"Aber im ernsthaften Problemschach gilt u. a. die Regel, dass die Stellung "erspielbar" sein muss!"
ja, offensichtlich weiß vabanque das. die frage ist, inwiefern aufgaben mit stellungen, die aus irgendwelchen gründen nicht erreichbar sind, nicht ernsthaft sind, während eine stellung wie diese, bei der wir uns wohl alle einig sind, dass sie niemals in einer realen partie aufs brett kommt, seriöser ist.
mir kommt es eher so vor, als ob die aufgabensteller sich mit so einer einschränkung einen anstrich von seriosität geben wollen, von wegen: schaut, was wir machen, hat auf jeden fall für schachspieler einen greifbaren nutzen, denn sowas kann ihnen wirklich begegnen. das ist aber bei zum beispiel dieser aufgabe ganz offensichtlich nicht der fall (das gilt meiner ansicht nach übrigens für den allergrößten teil konstruierter aufgaben).
dann kann der problemschachler erwidern: vll nicht genau diese stellung, aber die motive können in realen partien auftreten. und darauf kann ich nur erwidern: das gilt auch für unerreichbare konstruierte aufgaben. womit wir wieder bei der ursprünglichen frage sind: welchen vernünftigen grund gibt es für die einschränkung, dass stellungen erreichbar sein müssen?

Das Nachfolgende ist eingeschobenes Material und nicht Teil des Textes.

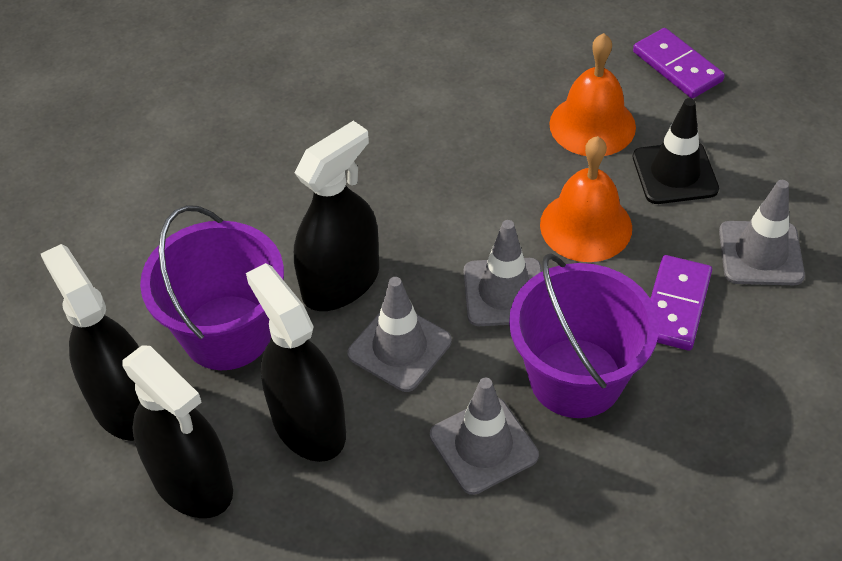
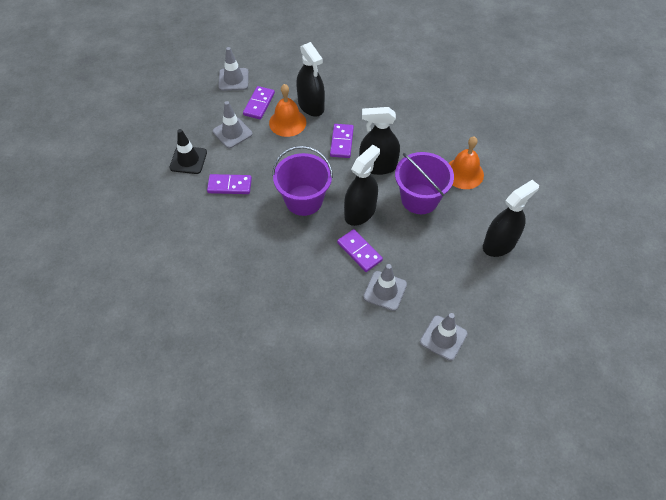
purple domino: 2 -> 4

"Sicher kann man sog. "Spaßaufgaben" mit 10 oder 15 weißen Damen oder mit allen 16 Bauern auf der Grundlinie der anderen Seite basteln."
dein beispiel klingt so veralbernd, aber auch mit normalen zügen kannst du stellungen mit über 10 damen basteln (hat jemand mal überlegt, wieviele genau?). das ist dann weniger albern, weil?